According to Cabral, for the petty bourgeois to transform a socially and economically underdeveloped society as obtaining in South Sudan it must commit class suicide to resurrect in the guise of revolutionary intellectuals closely allied in solidarity with the masses of the people. The war of national liberation the SPLM/SPLA spearheaded instead produced a military elite – the SPLA generals, who due to lack of political ideology of transforming society, emerged completely detached from the masses of the people. The clutch slipped and the wheel turned full circle to the starting point of social domination and oppression.

South Sudan is in a state of civil war. Its people have never been as fragmented as today along ethnic and regional fault lines in a manner that jeopardizes its sovereignty and independence. The war quickly eroded the social capital that bounded the people for decades if not centuries enabling them to resist their common enemies. The state in South Sudan is at risk of failing and total collapse. The writings on the wall suggest that UN Security Council or IGAD Regional intervention is imminent. Several factors conspired to construct this socio-political architecture.

The SPLM/SPLA lacked political ideology

As mentioned above the SPLM/SPLA emerged from the backward parts of Sudan characterized by shallow culture of social and political organization. It was a military rather than political insurrection. The failure to evolve a political ideology reflecting the objective reality obtaining in the country and the aspiration of the people condemned the SPLM/SPLA to militarization of society and militarism as its modis operandis rather than political organization for military action. The subculture of militarism eclipsed the political message and character of the SPLM/SPLA pushing to the background the liberation process of conscientisation and transforming the oppressive reality through praxis. The SPLM/SPLA therefore became a militarist machine conditioned by military doctrine and routine that produced and promoted a cult of personality and a subculture that emphasized hierarchical rather than horizontal or comradely relations in the ranks and file as well as between the combatants and civil population among whom they operated. The execution of military action outside its political and ideological context generated serious contradictions within the SPLM/SPLA ranks.

The SPLM/SPLA shunt political education and organization

The conventionalization of the guerrilla war, consequent to availability and external access to abundant military logistics, accelerated the pace of war [Nyaba, 1997]. This deprived the SPLM/SPLA of the opportunity to undertake political mobilisation, education and organization. It is not feasible to conceive of social transformation of an oppressive reality without political education and organization. Political enlightenment and education is necessary for attitudinal change to enable correction perception of the oppressive reality, which submerges the people. Organization is a necessary tool for uniting the people for action.

STORED RECORDS

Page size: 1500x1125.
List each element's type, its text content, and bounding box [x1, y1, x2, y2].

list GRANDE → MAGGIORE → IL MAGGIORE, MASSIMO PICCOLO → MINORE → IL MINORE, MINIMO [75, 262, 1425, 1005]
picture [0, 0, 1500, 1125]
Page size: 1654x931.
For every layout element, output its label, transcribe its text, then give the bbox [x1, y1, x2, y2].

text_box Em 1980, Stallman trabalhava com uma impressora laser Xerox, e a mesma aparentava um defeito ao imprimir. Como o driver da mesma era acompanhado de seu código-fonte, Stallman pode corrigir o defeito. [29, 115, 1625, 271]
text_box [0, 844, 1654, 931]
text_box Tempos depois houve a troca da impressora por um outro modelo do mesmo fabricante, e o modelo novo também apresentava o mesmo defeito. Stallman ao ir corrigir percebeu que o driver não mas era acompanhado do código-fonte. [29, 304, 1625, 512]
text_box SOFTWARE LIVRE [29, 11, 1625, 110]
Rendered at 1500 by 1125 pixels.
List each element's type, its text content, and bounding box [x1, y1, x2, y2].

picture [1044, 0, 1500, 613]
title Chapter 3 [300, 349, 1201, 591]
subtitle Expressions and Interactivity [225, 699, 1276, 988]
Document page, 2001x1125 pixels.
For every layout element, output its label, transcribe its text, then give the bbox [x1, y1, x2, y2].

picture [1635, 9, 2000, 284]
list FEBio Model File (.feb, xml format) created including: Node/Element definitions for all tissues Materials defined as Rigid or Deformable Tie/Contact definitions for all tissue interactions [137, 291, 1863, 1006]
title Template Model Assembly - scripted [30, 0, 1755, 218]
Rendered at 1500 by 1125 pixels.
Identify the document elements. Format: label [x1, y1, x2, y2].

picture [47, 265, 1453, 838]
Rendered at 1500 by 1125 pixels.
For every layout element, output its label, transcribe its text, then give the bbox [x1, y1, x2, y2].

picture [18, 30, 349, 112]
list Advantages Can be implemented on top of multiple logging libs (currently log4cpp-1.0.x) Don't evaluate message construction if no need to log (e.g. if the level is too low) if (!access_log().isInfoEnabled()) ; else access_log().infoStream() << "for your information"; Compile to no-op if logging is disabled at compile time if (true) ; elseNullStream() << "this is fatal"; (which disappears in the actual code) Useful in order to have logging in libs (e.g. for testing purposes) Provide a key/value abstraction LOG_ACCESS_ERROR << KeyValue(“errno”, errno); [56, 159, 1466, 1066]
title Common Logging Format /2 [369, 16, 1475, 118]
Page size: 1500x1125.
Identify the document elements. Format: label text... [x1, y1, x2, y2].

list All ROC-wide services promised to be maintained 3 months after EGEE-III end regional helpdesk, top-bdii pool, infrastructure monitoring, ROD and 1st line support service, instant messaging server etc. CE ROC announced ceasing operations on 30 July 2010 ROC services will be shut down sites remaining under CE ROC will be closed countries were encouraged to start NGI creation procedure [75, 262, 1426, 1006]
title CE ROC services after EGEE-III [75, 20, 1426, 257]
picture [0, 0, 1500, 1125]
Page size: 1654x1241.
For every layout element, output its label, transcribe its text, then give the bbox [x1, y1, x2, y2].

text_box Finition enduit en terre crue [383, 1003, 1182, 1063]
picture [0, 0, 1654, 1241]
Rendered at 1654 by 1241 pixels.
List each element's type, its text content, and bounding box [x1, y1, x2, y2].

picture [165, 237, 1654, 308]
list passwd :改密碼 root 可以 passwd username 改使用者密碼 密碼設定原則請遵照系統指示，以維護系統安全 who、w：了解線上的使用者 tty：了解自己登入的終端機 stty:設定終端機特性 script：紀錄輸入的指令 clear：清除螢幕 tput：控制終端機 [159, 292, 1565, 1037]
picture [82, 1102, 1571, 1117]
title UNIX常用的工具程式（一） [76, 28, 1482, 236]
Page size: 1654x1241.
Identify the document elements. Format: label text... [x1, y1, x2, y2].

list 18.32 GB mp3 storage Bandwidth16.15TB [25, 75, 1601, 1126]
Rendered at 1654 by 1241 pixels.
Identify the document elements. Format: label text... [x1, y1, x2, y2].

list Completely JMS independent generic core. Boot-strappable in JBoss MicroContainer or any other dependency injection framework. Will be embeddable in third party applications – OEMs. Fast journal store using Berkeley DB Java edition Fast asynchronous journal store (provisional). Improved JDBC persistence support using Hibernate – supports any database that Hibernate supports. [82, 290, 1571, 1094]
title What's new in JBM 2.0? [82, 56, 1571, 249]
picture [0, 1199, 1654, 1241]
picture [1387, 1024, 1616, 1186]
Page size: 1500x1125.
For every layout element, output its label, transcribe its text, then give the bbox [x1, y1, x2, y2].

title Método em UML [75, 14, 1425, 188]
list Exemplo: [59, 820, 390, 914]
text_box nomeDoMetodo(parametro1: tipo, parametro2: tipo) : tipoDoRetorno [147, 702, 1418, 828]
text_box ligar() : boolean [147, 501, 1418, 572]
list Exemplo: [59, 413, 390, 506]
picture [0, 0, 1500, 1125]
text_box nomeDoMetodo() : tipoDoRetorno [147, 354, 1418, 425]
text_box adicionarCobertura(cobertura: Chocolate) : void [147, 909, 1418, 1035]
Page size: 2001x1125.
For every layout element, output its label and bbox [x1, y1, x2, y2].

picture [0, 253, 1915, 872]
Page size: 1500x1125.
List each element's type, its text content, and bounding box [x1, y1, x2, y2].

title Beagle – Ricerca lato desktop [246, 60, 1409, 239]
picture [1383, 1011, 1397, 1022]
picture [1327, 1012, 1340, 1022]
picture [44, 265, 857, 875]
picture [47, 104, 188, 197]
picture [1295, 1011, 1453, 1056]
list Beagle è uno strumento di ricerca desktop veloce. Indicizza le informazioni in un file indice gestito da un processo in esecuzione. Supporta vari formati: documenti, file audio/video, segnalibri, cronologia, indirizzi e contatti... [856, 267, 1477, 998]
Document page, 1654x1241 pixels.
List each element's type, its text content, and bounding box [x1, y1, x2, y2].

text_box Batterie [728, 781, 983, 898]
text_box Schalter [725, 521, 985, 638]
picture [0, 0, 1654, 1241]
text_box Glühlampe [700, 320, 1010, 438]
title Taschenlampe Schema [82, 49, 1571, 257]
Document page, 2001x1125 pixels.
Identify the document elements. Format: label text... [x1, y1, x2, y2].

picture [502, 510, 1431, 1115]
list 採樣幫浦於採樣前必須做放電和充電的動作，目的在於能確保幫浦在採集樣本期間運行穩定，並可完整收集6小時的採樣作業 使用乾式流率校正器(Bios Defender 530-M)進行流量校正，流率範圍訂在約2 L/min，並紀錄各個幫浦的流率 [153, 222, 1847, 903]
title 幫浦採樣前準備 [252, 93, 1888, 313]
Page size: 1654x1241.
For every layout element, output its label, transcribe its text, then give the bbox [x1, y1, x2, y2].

WORK TO COMPLETE
**1)** Add 91 to every bounding box coordinate in the answers of the records, covering only the stretch from the line containing "Page size: 2001x1125." through the line containing "picture [0, 253, 1915, 872]", and write those lines out again in full, requests included.
**2)** Pick up the essay on the SPLM/SPLA and South Sudan's civil war from where it stops.

REPLIES
**1)**
Page size: 2001x1125.
For every layout element, output its label and bbox [x1, y1, x2, y2].

picture [91, 344, 2006, 963]

**2)**
The absence of political education and organization inadvertently forced the complete and absolute reliance on military discipline leading to alienation of the masses of the people. The SPLM/SPLA interaction with the civil population in essence appeared like liberating the people with the tools of domestication. It produced and passive, rather than active, mass not involved in their own liberation. The condescending attitude of many SPLA combatants that ‘we liberated you’ smacks of this militarist arrogance.

Without change of attitudes, because of political education, it was not possible to disseminate and inculcate in the masses of the people the ideas and principles of social justice, equality, freedom and democracy without which we cannot envisage liberation. Therefore social awareness and political consciousness of the masses fossilized at the primoval level of society.

The SPLM/SPLA leadership disdained institutions and democratic structures

As a corollary of shunning political education and organization was the SPLM/SPLA’s disdain of institutions and structure in the SPLM. That explains why the SPLM produced its draft constitution only in 2008 exactly twenty-five years after the launch of the SPLM/SPLA and the publication of the SPLM Manifesto in July 1983. The resistance to construction of institutions and structures in the SPLM corresponded to the certain logic of absolute power whereby the leader did everything from reflective thinking and conceptualization to the distribution of material goods military or otherwise.

This led to marginalization and exclusion of colleagues in decision-making process of the SPLM generating contradictions within the SPLM/SPLA leadership leading to factionalisation and splinterism. Dr. Lam Akol’s clandestine paper “Why Garang must go now” (1990) came in this context. The refusal to construct institutions that defined the roles and responsibilities in the SPLM/SPLA eventually led to the Nasir Declaration [August 1991] and precipitated the split with the SPLM/SPLA.

The absence of political structures, rules and procedures to resolve the internal contradictions meant that no avenues existed in the movement for venting the excessive internal pressures the leadership contradictions generated. This condemned the SPLM/SPLA to rely on violence and military action as means of resolving the contradictions.

The SPLM/SPLA lacked political programme

It is virtually impossible to envisage liberation without a minimum political programme for social and economic transformation. To date (December 31, 2014), the SPLM has not produced a political programme, which is an elaborate document that translate the SPLM vision and strategic political objectives in policies and plans of action the SPLM government implements to transform the lives of the people in accordance with liberation agenda.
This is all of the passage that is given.